If the progress bars in your Gantt chart seem like they are ahead of or behind schedule, it may have to do with how your percent complete values are being calculated in Microsoft Project. OnePager has two different ways to help you overcome this, depending on the specific type of inaccuracies you are seeing:

Progress Bars on Summary Tasks

If your progress bars look good for most tasks, but appear ahead or behind schedule for summary tasks, then your issue has to do with how Microsoft Project calculates percent complete for summary tasks:

This progress bar looks like it's behind schedule, but other progress bars can sometimes look like they are ahead of schedule.

Microsoft Project averages all of the tasks underneath the summary--including the ones that aren't scheduled to start yet--and gives you an overall percent complete value. Microsoft's percent complete value grossly underestimates your progress, as the calculation of 14% shows here:

This is because Microsoft Project's percent complete calculation doesn't consider today's date, which tasks are actually supposed to have started, or how the work allocated to the tasks is loaded across the entire project or phase. Work on a task is never evenly-distributed. You have busy days, and you have slow days. Microsoft Project doesn't account for this variability when it calculates percent complete for summary tasks.

OnePager has the ability to recompute progress for summary tasks using earned value management (EVM), giving you a more accurate picture of how much work has been done. Here's how:

  1. Go to Home > Chart Properties > Task Bars and click the Percent Complete Properties button.
  2. You'll have an option to choose which Microsoft Project field to use for percent complete. Change it from % Complete to % Complete EV, which is OnePager's special percent complete calculation for summary tasks:

    Summary Progress or Summary Percent Complete, also known as Percent Complete EV, % Complete EV, %Complete EV, earned value percent complete, earned value %Complete, earned value % Complete, EV %Complete, EV Percent Complete, EV % Complete
  3. Click OK, and OnePager will adjust the progress bars for your summary tasks to more accurately reflect the work that is complete:

    Summary task with accurate progress bar

This calculation doesn't adjust the percent complete values for your individual tasks. Instead, it uses a proprietary algorithm to recalculate percent complete only for summary tasks.

If you are experiencing issues with progress bars on non-summary tasks, please read the next section for another option.
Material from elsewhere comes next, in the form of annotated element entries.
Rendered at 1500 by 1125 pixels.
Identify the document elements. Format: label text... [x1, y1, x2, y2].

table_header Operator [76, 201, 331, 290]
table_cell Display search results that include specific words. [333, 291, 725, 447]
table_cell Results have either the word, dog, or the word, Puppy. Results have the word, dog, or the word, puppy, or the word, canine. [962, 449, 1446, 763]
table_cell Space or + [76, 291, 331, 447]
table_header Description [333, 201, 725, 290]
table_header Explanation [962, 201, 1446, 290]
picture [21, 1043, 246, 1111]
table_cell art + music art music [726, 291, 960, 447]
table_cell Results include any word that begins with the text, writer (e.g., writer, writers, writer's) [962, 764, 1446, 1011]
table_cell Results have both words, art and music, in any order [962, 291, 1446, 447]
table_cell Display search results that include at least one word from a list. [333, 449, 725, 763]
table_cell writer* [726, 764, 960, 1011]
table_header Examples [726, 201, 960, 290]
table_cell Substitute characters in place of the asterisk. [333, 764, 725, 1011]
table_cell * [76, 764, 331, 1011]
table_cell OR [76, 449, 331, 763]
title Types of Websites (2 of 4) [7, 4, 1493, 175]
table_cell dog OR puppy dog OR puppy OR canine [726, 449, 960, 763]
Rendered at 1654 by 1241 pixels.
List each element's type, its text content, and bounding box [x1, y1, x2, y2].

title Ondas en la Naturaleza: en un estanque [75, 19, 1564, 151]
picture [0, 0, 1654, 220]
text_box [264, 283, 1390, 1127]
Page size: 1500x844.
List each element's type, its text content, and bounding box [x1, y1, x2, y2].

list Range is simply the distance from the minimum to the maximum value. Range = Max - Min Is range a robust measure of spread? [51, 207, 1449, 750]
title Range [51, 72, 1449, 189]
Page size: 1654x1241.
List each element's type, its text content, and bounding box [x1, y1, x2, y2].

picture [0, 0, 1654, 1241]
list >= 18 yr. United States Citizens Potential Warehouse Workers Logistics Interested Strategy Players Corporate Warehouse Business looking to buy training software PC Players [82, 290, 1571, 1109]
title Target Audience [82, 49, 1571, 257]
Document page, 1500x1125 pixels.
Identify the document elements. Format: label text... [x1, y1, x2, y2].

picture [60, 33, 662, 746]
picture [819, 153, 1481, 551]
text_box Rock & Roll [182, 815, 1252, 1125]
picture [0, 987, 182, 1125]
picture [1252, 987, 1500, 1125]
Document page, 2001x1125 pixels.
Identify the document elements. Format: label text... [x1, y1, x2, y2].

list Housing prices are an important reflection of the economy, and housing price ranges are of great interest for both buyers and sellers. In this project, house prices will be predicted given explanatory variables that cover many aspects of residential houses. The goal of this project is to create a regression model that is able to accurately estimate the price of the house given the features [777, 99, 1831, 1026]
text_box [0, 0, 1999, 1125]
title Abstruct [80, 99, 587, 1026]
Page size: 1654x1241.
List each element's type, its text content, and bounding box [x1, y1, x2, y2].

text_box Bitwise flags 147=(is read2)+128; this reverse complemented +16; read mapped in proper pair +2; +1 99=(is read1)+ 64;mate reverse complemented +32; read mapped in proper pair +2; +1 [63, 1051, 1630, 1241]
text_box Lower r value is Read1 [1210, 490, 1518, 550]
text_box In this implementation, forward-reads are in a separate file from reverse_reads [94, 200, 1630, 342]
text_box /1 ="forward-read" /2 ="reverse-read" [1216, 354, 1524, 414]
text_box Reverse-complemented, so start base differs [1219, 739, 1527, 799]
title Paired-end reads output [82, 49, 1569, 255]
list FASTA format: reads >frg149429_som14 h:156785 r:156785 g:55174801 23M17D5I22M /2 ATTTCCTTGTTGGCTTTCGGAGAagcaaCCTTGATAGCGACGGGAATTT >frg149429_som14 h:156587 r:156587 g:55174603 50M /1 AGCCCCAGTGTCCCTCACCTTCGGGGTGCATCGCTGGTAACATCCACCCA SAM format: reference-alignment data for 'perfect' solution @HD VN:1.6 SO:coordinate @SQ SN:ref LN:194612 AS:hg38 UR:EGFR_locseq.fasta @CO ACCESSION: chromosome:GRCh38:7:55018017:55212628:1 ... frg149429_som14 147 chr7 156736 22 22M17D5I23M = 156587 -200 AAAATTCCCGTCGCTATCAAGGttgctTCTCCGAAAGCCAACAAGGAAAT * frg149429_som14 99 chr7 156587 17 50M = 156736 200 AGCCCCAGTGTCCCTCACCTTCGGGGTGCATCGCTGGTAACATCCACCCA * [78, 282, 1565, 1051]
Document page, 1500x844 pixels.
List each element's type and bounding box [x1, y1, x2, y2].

Progress Bars Based on Working Hours

Some project managers have a habit of setting their Microsoft Project plans current through a certain date:

When Microsoft Project adjusts its percent complete values to match a precise status date, it does so based on working time, which is typically eight hours per day. However, the percent complete values that Project sends to OnePager are still based on a 24-hour period, not an 8-hour workday. This can cause progress bars in OnePager to appear out of sync with the status update in Microsoft Project:

To avoid conflicting representations of work completed, you need to switch OnePager's progress bars to account for working time, instead of a 24-hour clock. Beginning in OnePager 6.1, you can do this by:

  1. Going to Home > Chart Properties > Task Bars and clicking the Percent Complete Properties button.
  2. Checking the Honor Non-Working Time box:

    Percent Complete Based on Working Time
  3. Click OK, and OnePager will adjust the progress bars for all tasks in your project plan to account for nights and weekends, like this:

    Adjust percent complete based on working hours

The progress bars in your OnePager chart should now perfectly match the status that you have set back in Microsoft Project. This adjustment is based on a typical workday, running Monday through Friday from 8:00 a.m. to 5:00 p.m. If your work week follows a different schedule, you can modify your working hours in OnePager before adjusting your percent complete bars.